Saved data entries
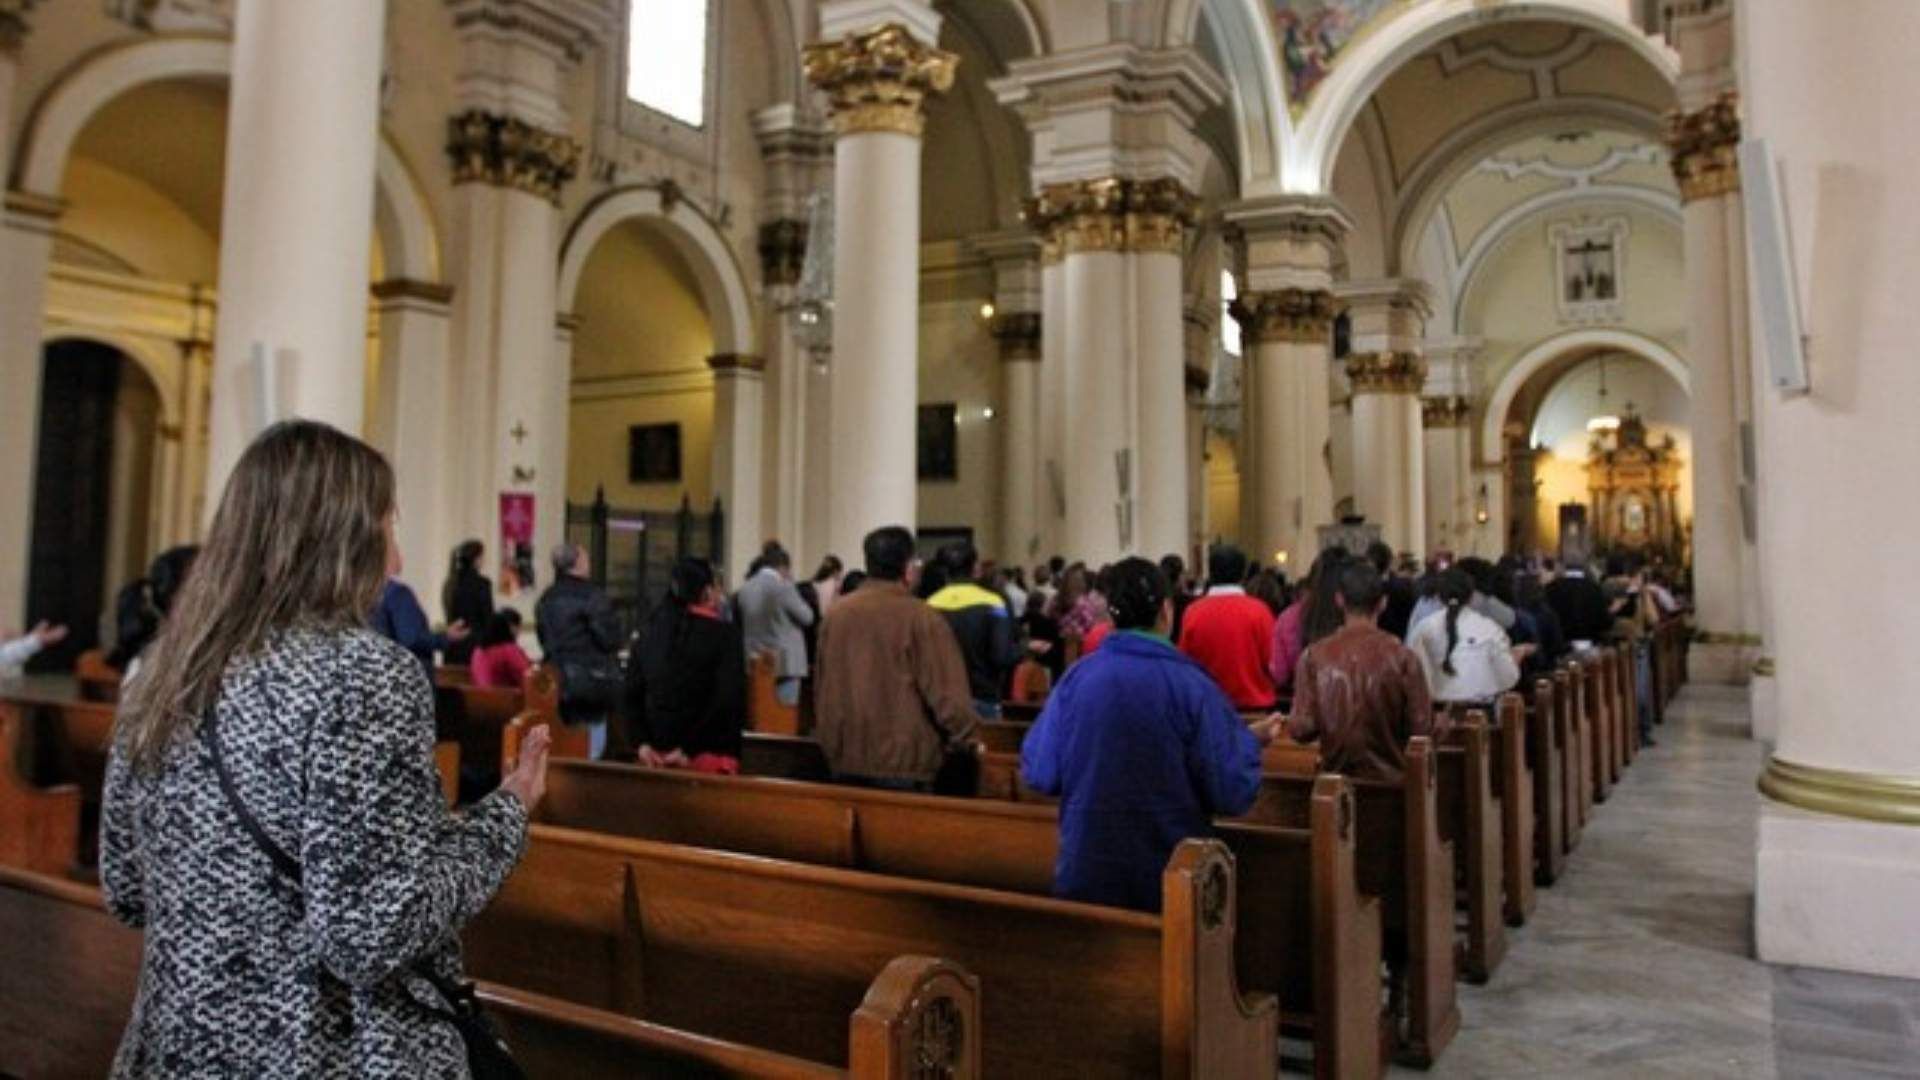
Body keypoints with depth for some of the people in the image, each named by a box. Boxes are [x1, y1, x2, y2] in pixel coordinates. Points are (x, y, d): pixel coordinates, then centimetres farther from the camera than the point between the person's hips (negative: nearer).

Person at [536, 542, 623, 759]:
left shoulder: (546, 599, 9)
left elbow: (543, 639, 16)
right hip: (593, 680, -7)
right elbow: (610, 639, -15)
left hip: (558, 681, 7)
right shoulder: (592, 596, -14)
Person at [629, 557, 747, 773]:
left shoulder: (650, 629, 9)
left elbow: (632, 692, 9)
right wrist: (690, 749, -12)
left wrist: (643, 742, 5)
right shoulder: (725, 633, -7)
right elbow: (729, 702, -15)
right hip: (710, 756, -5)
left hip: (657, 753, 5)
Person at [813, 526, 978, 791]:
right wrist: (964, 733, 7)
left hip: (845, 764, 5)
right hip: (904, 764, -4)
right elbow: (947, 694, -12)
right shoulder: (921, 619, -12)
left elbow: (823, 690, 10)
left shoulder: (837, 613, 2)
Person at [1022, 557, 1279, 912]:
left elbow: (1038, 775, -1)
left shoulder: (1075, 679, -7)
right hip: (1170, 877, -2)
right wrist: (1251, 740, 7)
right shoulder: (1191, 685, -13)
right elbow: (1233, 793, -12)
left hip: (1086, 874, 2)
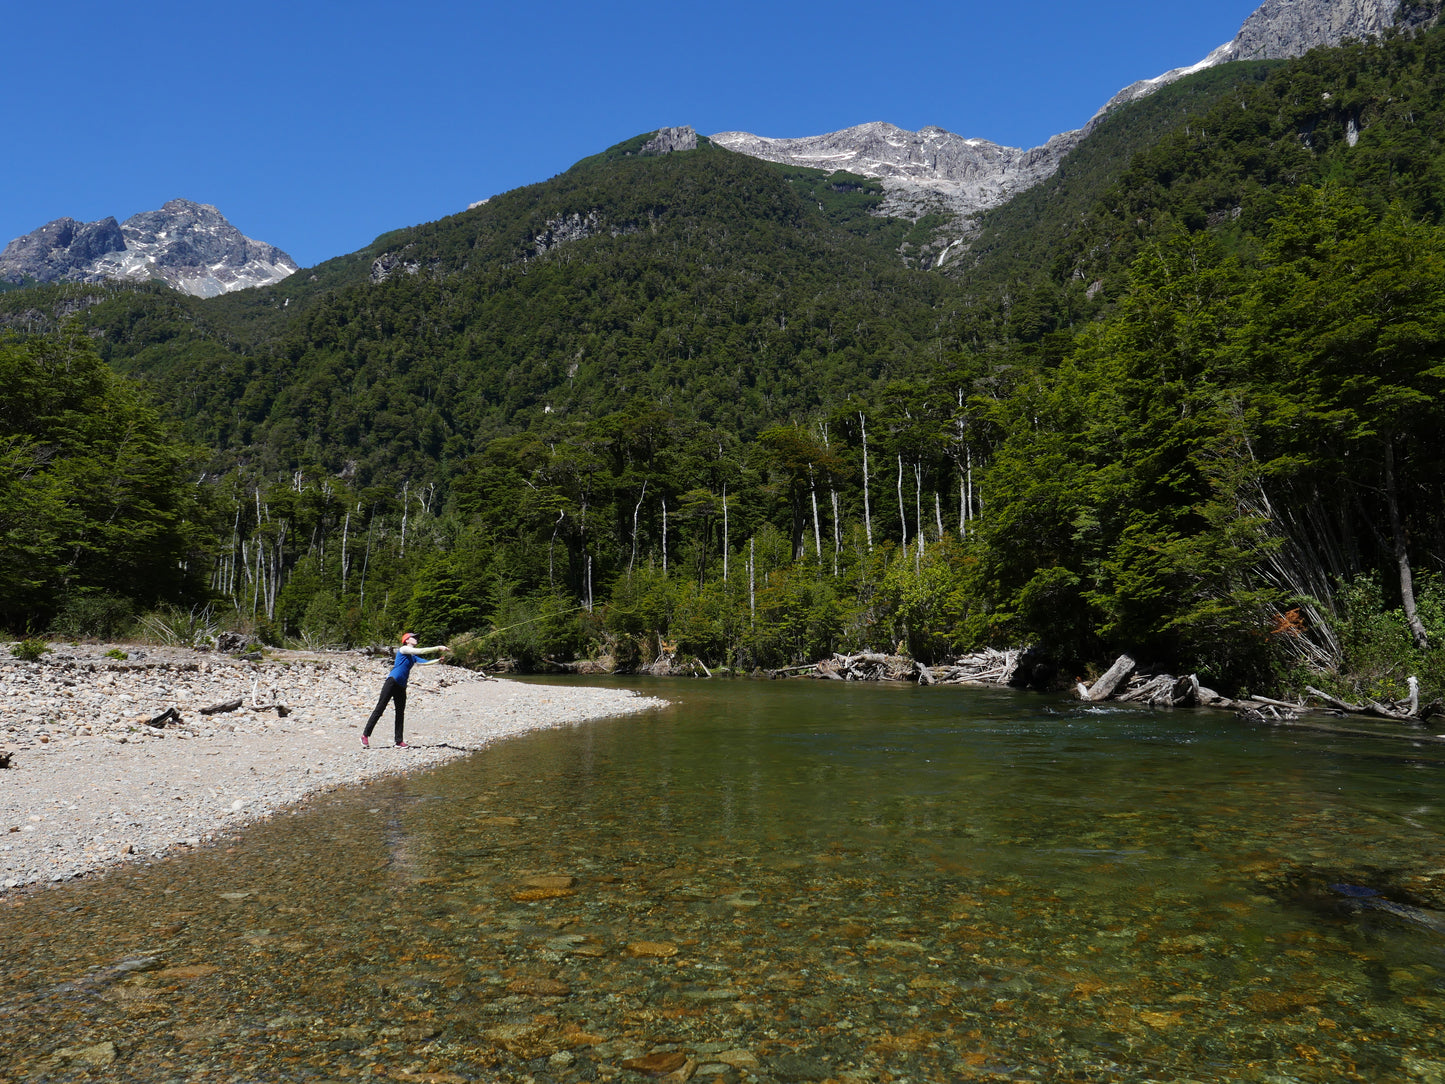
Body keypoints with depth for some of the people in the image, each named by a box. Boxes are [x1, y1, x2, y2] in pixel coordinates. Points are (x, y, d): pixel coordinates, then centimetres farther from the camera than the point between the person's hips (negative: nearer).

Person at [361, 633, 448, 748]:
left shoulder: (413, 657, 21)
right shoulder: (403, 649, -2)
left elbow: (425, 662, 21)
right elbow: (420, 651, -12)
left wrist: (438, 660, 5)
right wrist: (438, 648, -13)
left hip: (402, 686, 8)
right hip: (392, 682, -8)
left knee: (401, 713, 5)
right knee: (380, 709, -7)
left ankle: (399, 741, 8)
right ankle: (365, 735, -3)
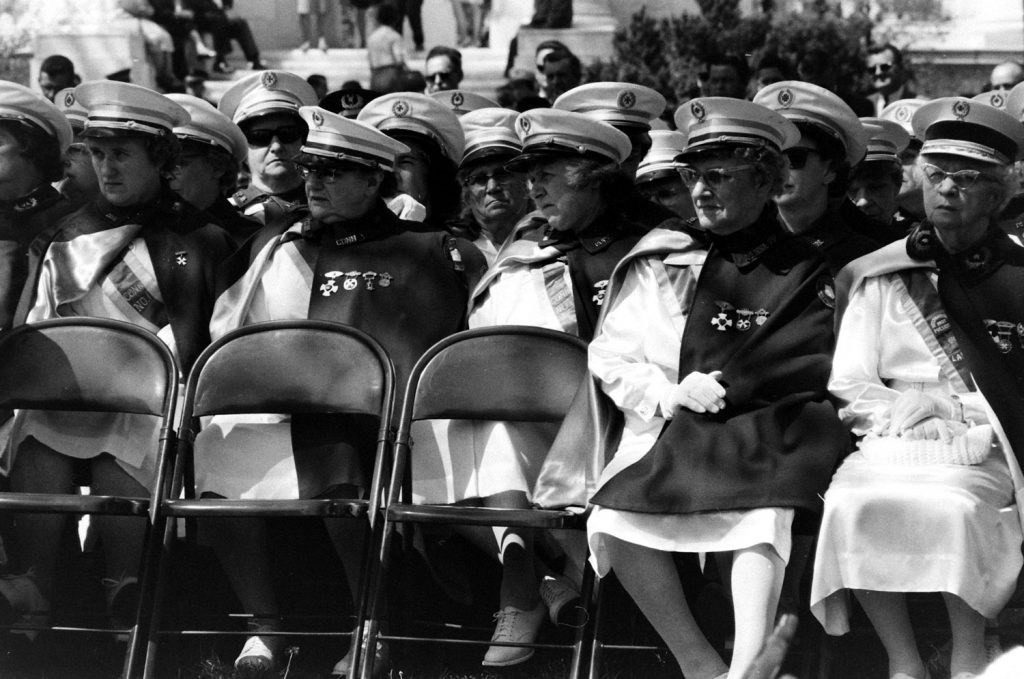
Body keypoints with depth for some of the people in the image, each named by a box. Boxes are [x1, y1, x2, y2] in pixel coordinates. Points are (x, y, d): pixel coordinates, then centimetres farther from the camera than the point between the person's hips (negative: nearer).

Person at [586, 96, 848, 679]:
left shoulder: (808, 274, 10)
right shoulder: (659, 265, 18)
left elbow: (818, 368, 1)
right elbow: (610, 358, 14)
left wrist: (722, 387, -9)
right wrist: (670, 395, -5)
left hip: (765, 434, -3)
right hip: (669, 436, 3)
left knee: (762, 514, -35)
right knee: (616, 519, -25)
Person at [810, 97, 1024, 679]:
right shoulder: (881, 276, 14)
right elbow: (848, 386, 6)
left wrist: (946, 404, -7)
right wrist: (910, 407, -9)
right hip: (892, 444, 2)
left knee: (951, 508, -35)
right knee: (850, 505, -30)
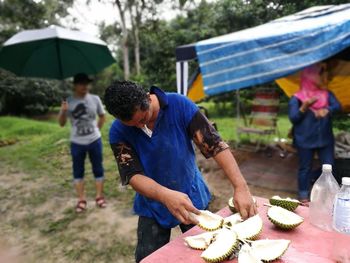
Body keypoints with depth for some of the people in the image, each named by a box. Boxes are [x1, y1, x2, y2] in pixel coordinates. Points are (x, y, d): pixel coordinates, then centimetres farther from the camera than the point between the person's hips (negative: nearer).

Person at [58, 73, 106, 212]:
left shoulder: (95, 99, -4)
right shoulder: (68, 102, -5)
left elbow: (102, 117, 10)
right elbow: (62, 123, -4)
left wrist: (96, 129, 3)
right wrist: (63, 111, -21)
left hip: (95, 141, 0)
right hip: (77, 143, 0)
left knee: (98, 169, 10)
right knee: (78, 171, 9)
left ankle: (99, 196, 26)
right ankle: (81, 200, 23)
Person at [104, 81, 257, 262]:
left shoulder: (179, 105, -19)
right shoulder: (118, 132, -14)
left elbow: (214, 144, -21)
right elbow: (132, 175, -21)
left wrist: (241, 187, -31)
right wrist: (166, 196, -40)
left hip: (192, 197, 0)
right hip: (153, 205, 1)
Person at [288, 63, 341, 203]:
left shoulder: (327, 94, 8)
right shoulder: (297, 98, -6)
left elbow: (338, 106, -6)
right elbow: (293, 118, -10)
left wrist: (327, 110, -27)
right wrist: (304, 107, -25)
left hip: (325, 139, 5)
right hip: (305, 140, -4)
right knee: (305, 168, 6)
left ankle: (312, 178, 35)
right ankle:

▸ **Problem details**: In the items above, copy out unchanged every line from the one containing "right elbow: (729, 702, -15)" through the one containing "right shoulder: (1191, 685, -13)".

▸ **Task answer**:
right elbow: (729, 702, -15)
right hip: (710, 756, -5)
left hip: (657, 753, 5)
Person at [813, 526, 978, 791]:
right wrist: (964, 733, 7)
left hip: (845, 764, 5)
right hip: (904, 764, -4)
right elbow: (947, 694, -12)
right shoulder: (921, 619, -12)
left elbow: (823, 690, 10)
left shoulder: (837, 613, 2)
Person at [1022, 557, 1279, 912]:
left elbow: (1038, 775, -1)
left shoulder: (1075, 679, -7)
right hip: (1170, 877, -2)
right wrist: (1251, 740, 7)
right shoulder: (1191, 685, -13)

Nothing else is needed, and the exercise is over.